It was ever thus. Over excited young men letting off steam in a collective frenzy have characterised all civilisations at one time or another, and their enthusiasm is regularly harnessed by social engineers who want someone to do their dirty work. The mood of the mob is an indicator to the nature of society.
Roman youth interrupted and denigrated the holy women’s ritual of worshipping the Bona Dea, bringing calamity on the republic that led to revolution and the imperial stranglehold on Roman politics. Parisian mobs in the eighteenth century toppled the government after sharpening their cudgels on the cats of the bourgeoise a few decades earlier. The mobs of frustrated German shock troops with nothing to do after the First World War were crafted into the SS-Totenkopfverbande (Death’s Head Organisation) which did the dirtiest work of the dark years of the Third Reich.
The banners under which these mobs march is an indicator of political intent. Young French apprentices loathed the cats which represented the comfort and luxury of their masters. The French revolution put the masters themselves to the guillotine. The SS troops marched for a mechanical purity that did not recognise shades of grey or honour cultural nuance. They pillaged the great works of art across Europe that carried the official stamp of greatness. At the same time they destroyed the art and artists in their midst.
With that background in mind, it is disturbing that the Australian flag has been dramatically identified with mob violence against minorities a number of times in recent years. Patriotism has been described as the last refuge of scoundrels. Last week indicates that also it inflames the worst passions of cowardly bullies.
What national identity are we building?
Of course, unpleasant mob violence is not only done under the flag. A dance at the Repentance Creek Hall near Lismore on Saturday night was violently destroyed by a large group of drug crazed youth who smashed cars, beat dancers and then beat a hasty retreat in the face of peaceful chanting by the locals who refused to fight back.

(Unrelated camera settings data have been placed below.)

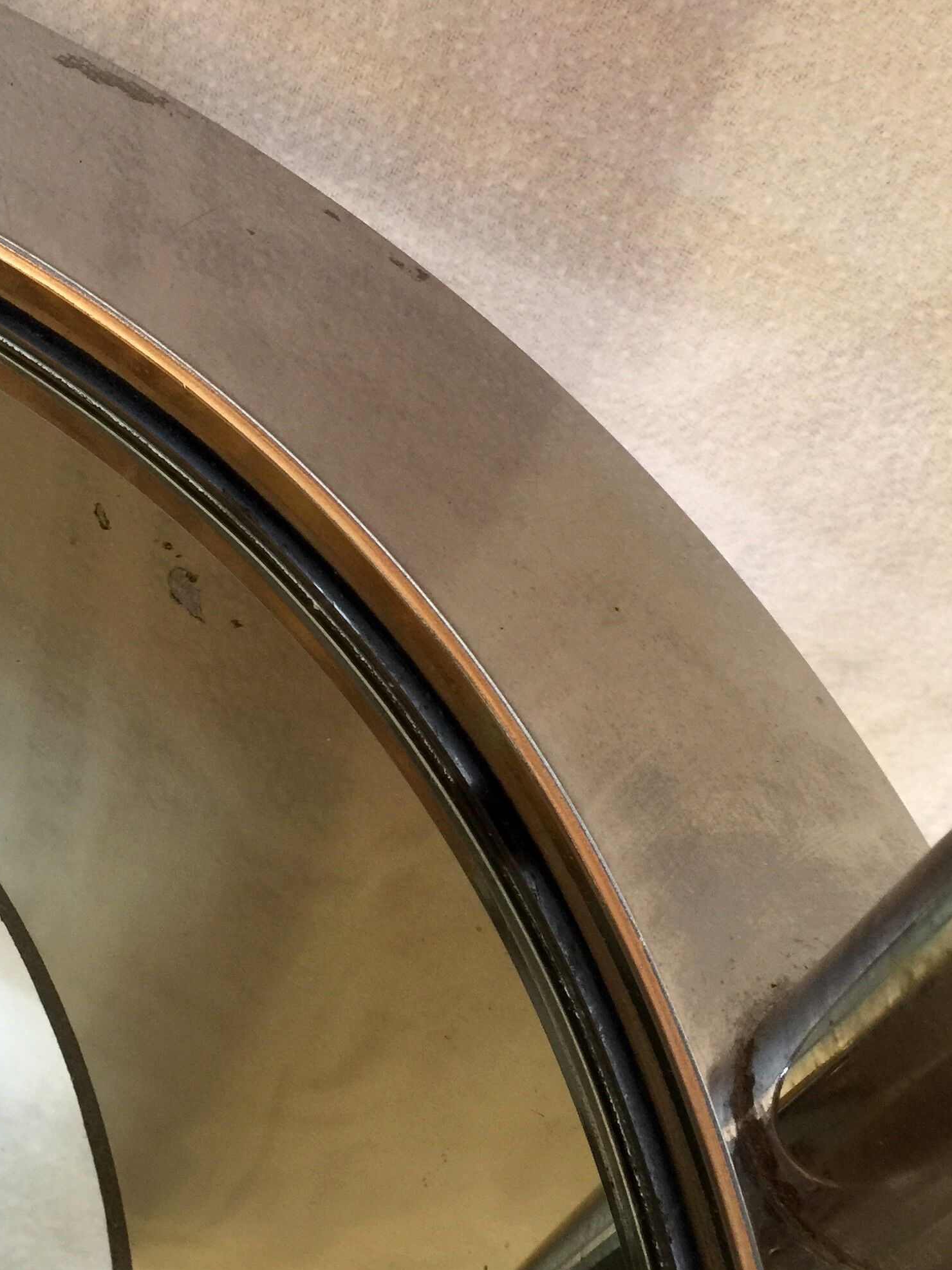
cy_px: 752
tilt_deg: -51.5
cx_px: 370
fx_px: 1760
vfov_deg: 39.5
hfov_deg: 30.2
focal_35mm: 48
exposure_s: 1/17
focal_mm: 4.15
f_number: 2.2
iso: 80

In the search for an approach that might steer this energy to more productive pursuits two things stand out. Firstly, everyone agrees that methamphetamines, like ice, play a significant role. Our management of drugs though has spanned the spectrum from intelligent harm minimisation strategies to the disastrous zero tolerance. Criminalising recreational drugs simply drives them underground making them stronger and more profitable as a result.
More subtly, though, the total lack of integration between age groups means that youth are left to their own devices. The lack of imagination they show in entertaining themselves screams out for those of us who are a little older to get involved and organise activities that steer the mob away from its worst excesses. The challenge is that we have already developed a culture of alienation and segregation. Experience has taught me that it is tedious and difficult to engage bored mobs with a head full of grog and a lust for action in their eye. We have to do whatever it takes, though, to turn this ship around.